▶ WHAT THIS TASK INVOLVES
From the records below, take each line where the string "supply" shows up and copy it.

[Saved data entries]

══════

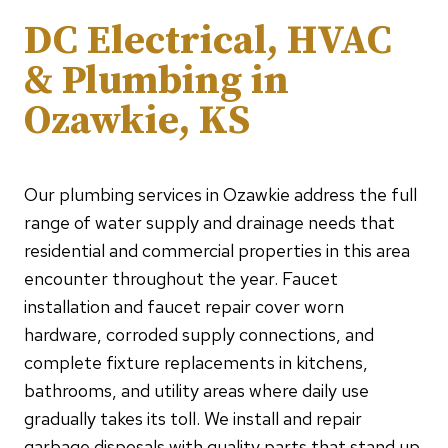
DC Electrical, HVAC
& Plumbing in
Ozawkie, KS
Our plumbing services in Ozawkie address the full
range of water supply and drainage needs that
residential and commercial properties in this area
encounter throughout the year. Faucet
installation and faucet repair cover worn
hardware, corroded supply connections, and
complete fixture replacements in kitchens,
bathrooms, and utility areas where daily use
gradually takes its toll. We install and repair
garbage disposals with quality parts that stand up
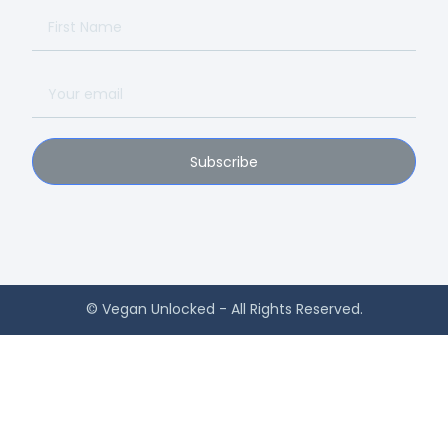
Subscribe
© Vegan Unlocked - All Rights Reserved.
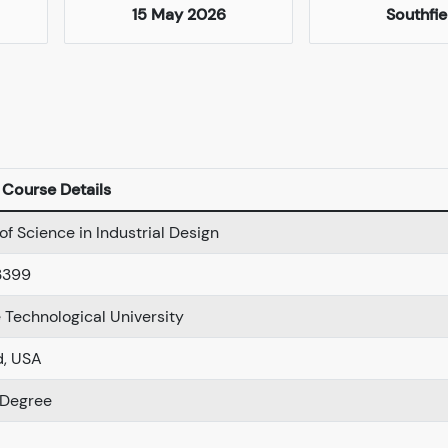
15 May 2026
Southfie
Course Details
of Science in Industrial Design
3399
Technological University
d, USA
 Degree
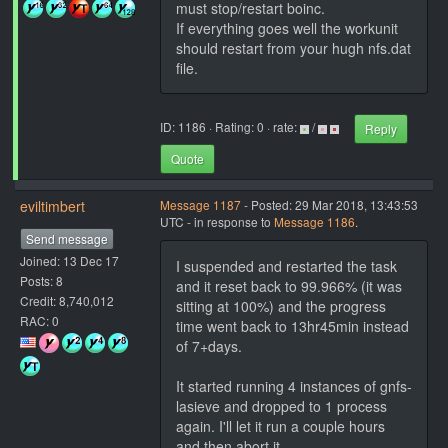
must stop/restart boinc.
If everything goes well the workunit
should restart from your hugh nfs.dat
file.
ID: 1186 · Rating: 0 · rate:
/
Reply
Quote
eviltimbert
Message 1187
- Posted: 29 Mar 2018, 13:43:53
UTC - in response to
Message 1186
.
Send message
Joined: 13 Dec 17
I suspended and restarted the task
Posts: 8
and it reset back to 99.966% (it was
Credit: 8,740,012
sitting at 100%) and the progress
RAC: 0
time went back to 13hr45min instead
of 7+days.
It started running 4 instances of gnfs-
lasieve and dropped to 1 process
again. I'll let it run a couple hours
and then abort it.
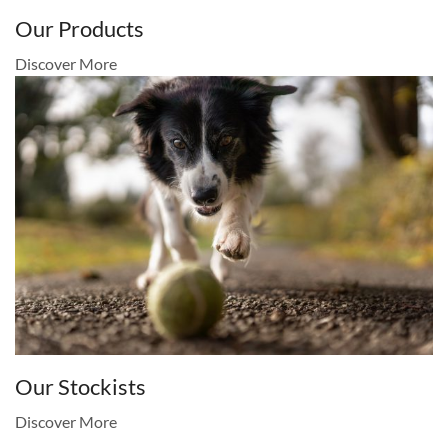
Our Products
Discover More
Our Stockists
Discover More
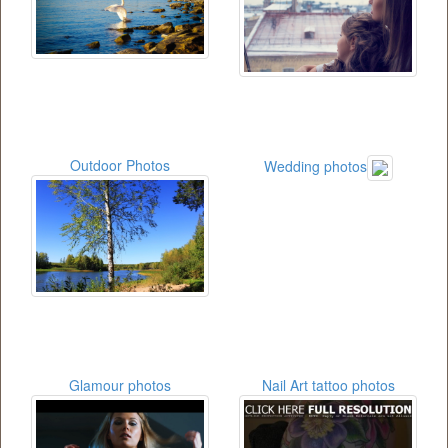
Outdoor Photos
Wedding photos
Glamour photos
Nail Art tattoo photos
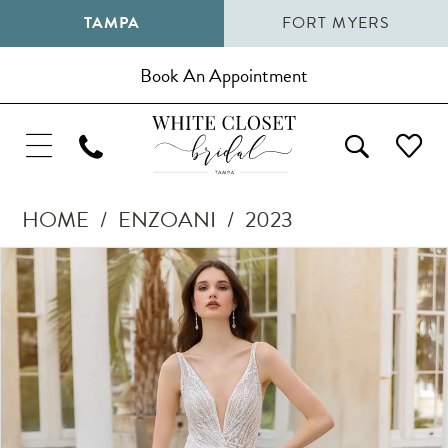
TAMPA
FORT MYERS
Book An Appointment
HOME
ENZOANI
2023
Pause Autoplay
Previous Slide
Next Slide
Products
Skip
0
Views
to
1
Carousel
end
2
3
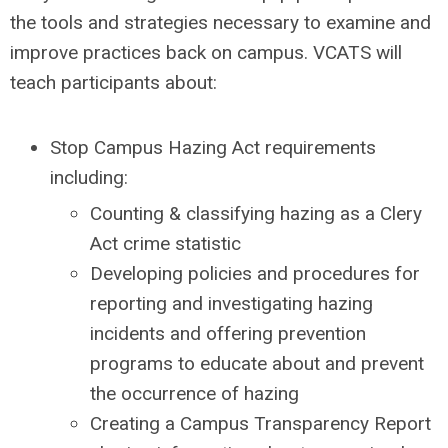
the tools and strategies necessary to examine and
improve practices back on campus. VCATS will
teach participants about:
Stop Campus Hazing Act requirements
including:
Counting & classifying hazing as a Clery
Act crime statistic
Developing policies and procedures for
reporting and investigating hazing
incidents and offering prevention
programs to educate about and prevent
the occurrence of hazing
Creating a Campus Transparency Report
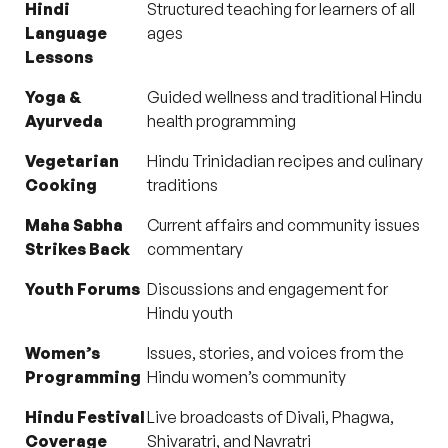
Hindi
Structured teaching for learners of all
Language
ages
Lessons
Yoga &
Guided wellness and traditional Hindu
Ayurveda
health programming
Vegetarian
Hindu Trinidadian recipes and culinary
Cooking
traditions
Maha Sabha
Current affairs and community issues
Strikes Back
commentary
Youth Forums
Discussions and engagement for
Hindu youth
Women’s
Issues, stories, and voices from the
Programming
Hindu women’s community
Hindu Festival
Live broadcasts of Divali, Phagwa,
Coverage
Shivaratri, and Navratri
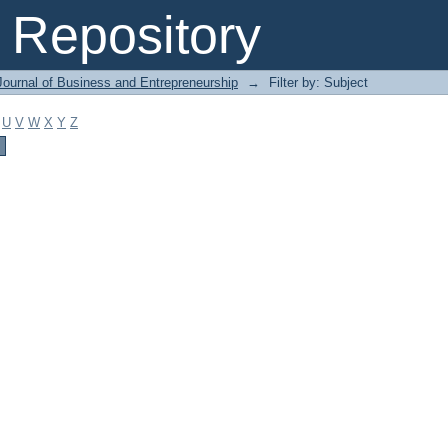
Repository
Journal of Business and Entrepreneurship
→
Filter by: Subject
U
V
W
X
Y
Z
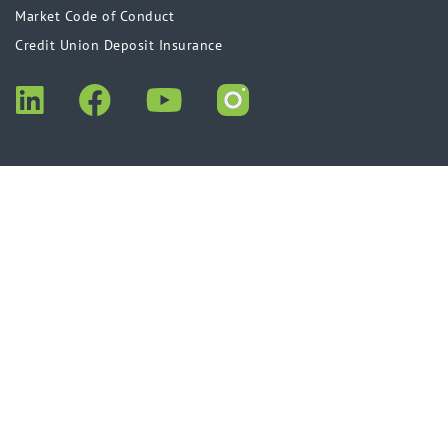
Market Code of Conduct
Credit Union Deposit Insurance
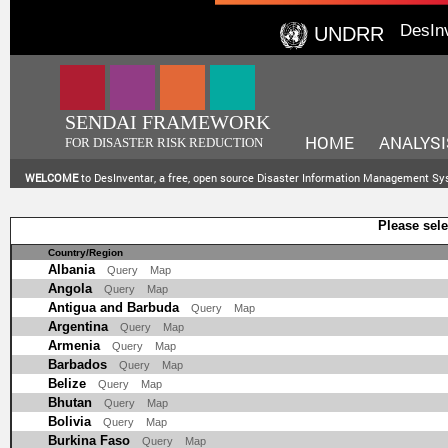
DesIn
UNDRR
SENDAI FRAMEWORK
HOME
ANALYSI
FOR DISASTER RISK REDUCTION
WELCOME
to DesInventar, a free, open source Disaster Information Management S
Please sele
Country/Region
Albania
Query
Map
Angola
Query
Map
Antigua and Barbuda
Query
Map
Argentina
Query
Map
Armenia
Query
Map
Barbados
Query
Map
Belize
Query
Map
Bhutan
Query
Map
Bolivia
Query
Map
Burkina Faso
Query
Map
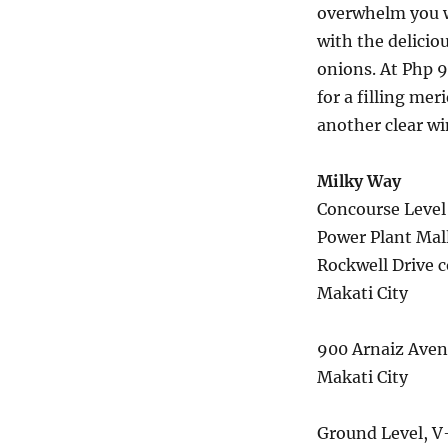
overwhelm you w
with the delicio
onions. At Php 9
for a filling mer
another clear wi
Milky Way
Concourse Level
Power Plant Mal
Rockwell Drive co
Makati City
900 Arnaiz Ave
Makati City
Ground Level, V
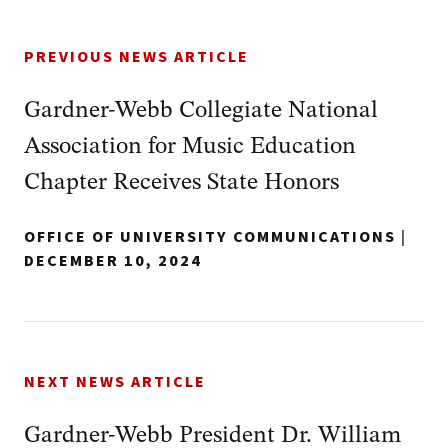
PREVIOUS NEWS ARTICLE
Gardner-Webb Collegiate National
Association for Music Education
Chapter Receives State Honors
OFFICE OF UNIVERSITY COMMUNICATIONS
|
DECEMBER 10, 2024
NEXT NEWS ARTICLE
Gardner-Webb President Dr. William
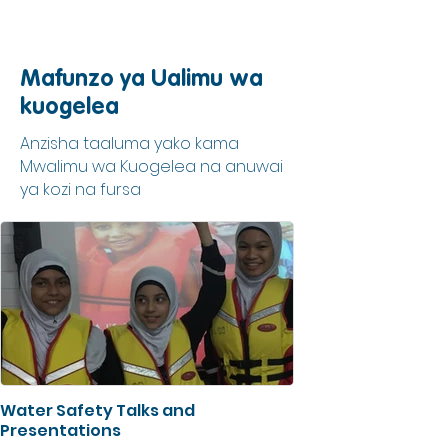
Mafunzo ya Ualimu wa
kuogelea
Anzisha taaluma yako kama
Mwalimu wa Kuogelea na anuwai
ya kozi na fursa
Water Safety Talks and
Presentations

══════

▶ ANSWER
range of water supply and drainage needs that
hardware, corroded supply connections, and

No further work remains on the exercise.